=== SOURCE DOCUMENT ===

[gmx-users] Optimising mdrun

Wed Apr 1 10:03:36 CEST 2020

Hi,

I'm trying to use GROMACS 2019.3 on two different machines, simulating the same system.  The system is made up of 100 identical molecules, consisting of 61 united atoms each, in a non-aqueous system.  I am however getting vastly different performance on the two machines, and I don't really understand why.  The two machines' specs are as follows:

Machine 1 (stand-alone machine)

  *   40-core CPU (Intel Xeon Gold 6148 2.4GHz, 3.7GHz, 20C, 10.4GT/s 2UPI, 27M Cache, HT (150W) DDR4-2666) - so 20 hyper-threaded cores to give a total of 40, although in my case only 20 cores are being used given the size of the system (see below)
  *   1 GPU (Nvidia Quadro RTX5000, 16GB, 4DP, VirtualLink (XX20T))
  *   Memory (512GB (8x64GB) 2666MHz DDR4 LRDIMM ECC) - although in reality only about 10 GB are used during my simulation
  *   CUDA 10.10

When I simulate my system, I've found that the optimal mdrun settings are extremely simple

mdrun -pin on

This setting uses 1 MPI thread and 20 OpenMP threads, while the PP and PME tasks are carried out automatically on the GPU.  With this I'm getting about 800 ns/day.

Machine 2 (part of a HPC cluster - of which I can only use 1 node at a time - the below details are for a GPU node)

  *   16 core CPU (Intel Xeon E5-2600, 2.2 GHz)
  *   1 GPU (NVIDIA Tesla V100-PCIE-32GB)
  *   Memory (64GB RAM)
  *   CUDA 10.0

I've tried reading the GROMACS documentation, repeatedly, but I really can't understand much about how to go about choosing the right mdrun settings for this machine.  I've tried several, and the best performance I could get is with

mpirun -np 16 gmx_mpi mdrun -ntomp 1

Even then, I get a performance of about 45-50 ns/day, which is way lower than the 800 ns/day I get with the stand-alone machine.  This setting is using 16 MPI process and using 2 OpenMP thrads per MPI process.  Also, only PP tasks are being carried out on the GPU.  The log states "Will do PME sum in reciprocal space for electrostatic interactions".  Also I get a Warning "On rank 0: oversubscribing the available 16 logical CPU cores per node with 32 threads. This will cause considerable performance loss", with Note "Oversubscribing the CPU, will not pin threads".

===

* _WRITTEN INSTRUCTION_: Copy out the GROMACS mdrun performance post above word for word, from its subject line to its last sentence.

=== DATA ===

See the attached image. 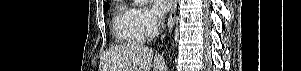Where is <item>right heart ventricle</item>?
Listing matches in <instances>:
<instances>
[{
    "label": "right heart ventricle",
    "mask_w": 301,
    "mask_h": 71,
    "mask_svg": "<svg viewBox=\"0 0 301 71\" xmlns=\"http://www.w3.org/2000/svg\"><path fill=\"white\" fill-rule=\"evenodd\" d=\"M113 34L122 44H138L145 39L136 18V9L124 3L116 8L113 19Z\"/></svg>",
    "instance_id": "right-heart-ventricle-1"
}]
</instances>
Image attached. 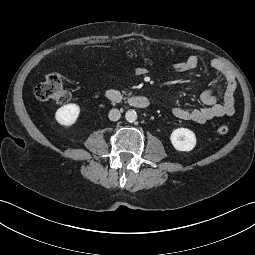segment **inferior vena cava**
<instances>
[{"instance_id": "602c4592", "label": "inferior vena cava", "mask_w": 255, "mask_h": 255, "mask_svg": "<svg viewBox=\"0 0 255 255\" xmlns=\"http://www.w3.org/2000/svg\"><path fill=\"white\" fill-rule=\"evenodd\" d=\"M108 117L111 121H117L121 117V113L118 109H111L109 111Z\"/></svg>"}]
</instances>
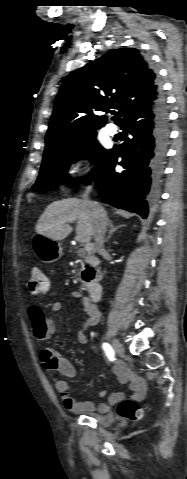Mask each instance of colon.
<instances>
[{
    "label": "colon",
    "mask_w": 187,
    "mask_h": 479,
    "mask_svg": "<svg viewBox=\"0 0 187 479\" xmlns=\"http://www.w3.org/2000/svg\"><path fill=\"white\" fill-rule=\"evenodd\" d=\"M27 289L30 295L40 296L48 292V279L39 268H33L27 281ZM117 414L130 421L138 420L142 417V411L139 406L130 399L122 400L117 407Z\"/></svg>",
    "instance_id": "obj_1"
}]
</instances>
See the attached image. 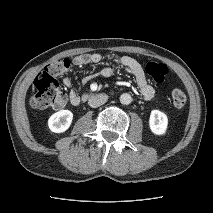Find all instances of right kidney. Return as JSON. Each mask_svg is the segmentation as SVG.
Wrapping results in <instances>:
<instances>
[{"instance_id": "ca27d5eb", "label": "right kidney", "mask_w": 213, "mask_h": 213, "mask_svg": "<svg viewBox=\"0 0 213 213\" xmlns=\"http://www.w3.org/2000/svg\"><path fill=\"white\" fill-rule=\"evenodd\" d=\"M73 113L70 110H60L50 116L48 127L54 133H63L71 125Z\"/></svg>"}]
</instances>
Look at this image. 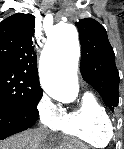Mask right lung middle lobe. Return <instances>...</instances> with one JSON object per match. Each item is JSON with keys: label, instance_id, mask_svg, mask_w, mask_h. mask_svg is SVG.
<instances>
[{"label": "right lung middle lobe", "instance_id": "1", "mask_svg": "<svg viewBox=\"0 0 124 149\" xmlns=\"http://www.w3.org/2000/svg\"><path fill=\"white\" fill-rule=\"evenodd\" d=\"M41 87L18 71L0 67V104L25 108L38 114Z\"/></svg>", "mask_w": 124, "mask_h": 149}]
</instances>
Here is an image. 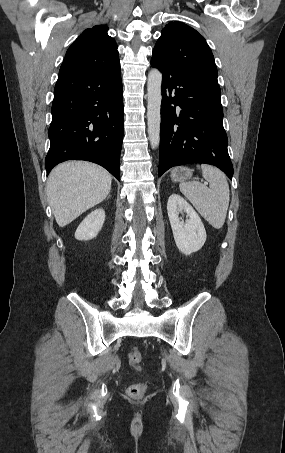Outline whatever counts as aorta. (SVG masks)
I'll use <instances>...</instances> for the list:
<instances>
[{
  "instance_id": "1",
  "label": "aorta",
  "mask_w": 285,
  "mask_h": 453,
  "mask_svg": "<svg viewBox=\"0 0 285 453\" xmlns=\"http://www.w3.org/2000/svg\"><path fill=\"white\" fill-rule=\"evenodd\" d=\"M161 84L162 74L158 69H152L148 74L147 95V122L148 137L151 147L157 148L160 142V122H161Z\"/></svg>"
}]
</instances>
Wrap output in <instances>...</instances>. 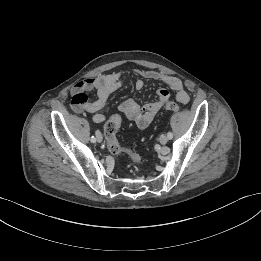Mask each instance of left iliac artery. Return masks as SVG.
Segmentation results:
<instances>
[{
  "mask_svg": "<svg viewBox=\"0 0 261 261\" xmlns=\"http://www.w3.org/2000/svg\"><path fill=\"white\" fill-rule=\"evenodd\" d=\"M167 137H168V139H172L173 138V134L171 132H168L167 133Z\"/></svg>",
  "mask_w": 261,
  "mask_h": 261,
  "instance_id": "1",
  "label": "left iliac artery"
}]
</instances>
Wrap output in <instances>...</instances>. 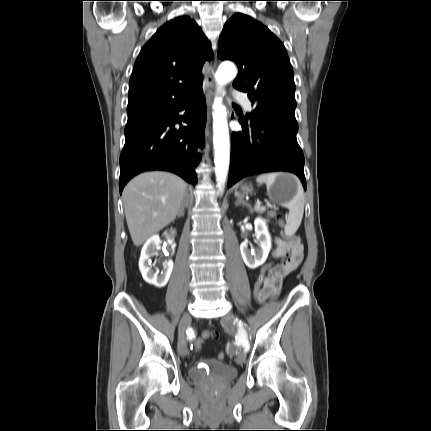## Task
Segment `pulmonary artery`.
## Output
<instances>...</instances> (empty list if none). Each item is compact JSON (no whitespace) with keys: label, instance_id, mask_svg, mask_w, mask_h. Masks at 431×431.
<instances>
[{"label":"pulmonary artery","instance_id":"pulmonary-artery-1","mask_svg":"<svg viewBox=\"0 0 431 431\" xmlns=\"http://www.w3.org/2000/svg\"><path fill=\"white\" fill-rule=\"evenodd\" d=\"M235 98L237 99V101H239L243 105V107L248 112L252 111L253 105H252L251 101L247 98V96H245L244 94H242L240 92H235Z\"/></svg>","mask_w":431,"mask_h":431}]
</instances>
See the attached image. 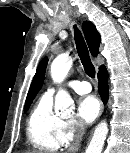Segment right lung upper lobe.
Wrapping results in <instances>:
<instances>
[{
    "label": "right lung upper lobe",
    "mask_w": 130,
    "mask_h": 153,
    "mask_svg": "<svg viewBox=\"0 0 130 153\" xmlns=\"http://www.w3.org/2000/svg\"><path fill=\"white\" fill-rule=\"evenodd\" d=\"M82 29H83L85 39L87 41L91 54L93 56H97L99 53L100 34L96 30L95 25L89 21L83 22ZM47 62H48V58L45 57L39 63L36 74L33 78L32 84L30 86V89L26 98V103L33 101L36 94L41 89L42 84L44 82Z\"/></svg>",
    "instance_id": "right-lung-upper-lobe-1"
}]
</instances>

===

* _RESPONSE TO THE TASK_:
[gmx-users] Optimising mdrun

Wed Apr 1 10:03:36 CEST 2020

Hi,

I'm trying to use GROMACS 2019.3 on two different machines, simulating the same system.  The system is made up of 100 identical molecules, consisting of 61 united atoms each, in a non-aqueous system.  I am however getting vastly different performance on the two machines, and I don't really understand why.  The two machines' specs are as follows:

Machine 1 (stand-alone machine)

  *   40-core CPU (Intel Xeon Gold 6148 2.4GHz, 3.7GHz, 20C, 10.4GT/s 2UPI, 27M Cache, HT (150W) DDR4-2666) - so 20 hyper-threaded cores to give a total of 40, although in my case only 20 cores are being used given the size of the system (see below)
  *   1 GPU (Nvidia Quadro RTX5000, 16GB, 4DP, VirtualLink (XX20T))
  *   Memory (512GB (8x64GB) 2666MHz DDR4 LRDIMM ECC) - although in reality only about 10 GB are used during my simulation
  *   CUDA 10.10

When I simulate my system, I've found that the optimal mdrun settings are extremely simple

mdrun -pin on

This setting uses 1 MPI thread and 20 OpenMP threads, while the PP and PME tasks are carried out automatically on the GPU.  With this I'm getting about 800 ns/day.

Machine 2 (part of a HPC cluster - of which I can only use 1 node at a time - the below details are for a GPU node)

  *   16 core CPU (Intel Xeon E5-2600, 2.2 GHz)
  *   1 GPU (NVIDIA Tesla V100-PCIE-32GB)
  *   Memory (64GB RAM)
  *   CUDA 10.0

I've tried reading the GROMACS documentation, repeatedly, but I really can't understand much about how to go about choosing the right mdrun settings for this machine.  I've tried several, and the best performance I could get is with

mpirun -np 16 gmx_mpi mdrun -ntomp 1

Even then, I get a performance of about 45-50 ns/day, which is way lower than the 800 ns/day I get with the stand-alone machine.  This setting is using 16 MPI process and using 2 OpenMP thrads per MPI process.  Also, only PP tasks are being carried out on the GPU.  The log states "Will do PME sum in reciprocal space for electrostatic interactions".  Also I get a Warning "On rank 0: oversubscribing the available 16 logical CPU cores per node with 32 threads. This will cause considerable performance loss", with Note "Oversubscribing the CPU, will not pin threads".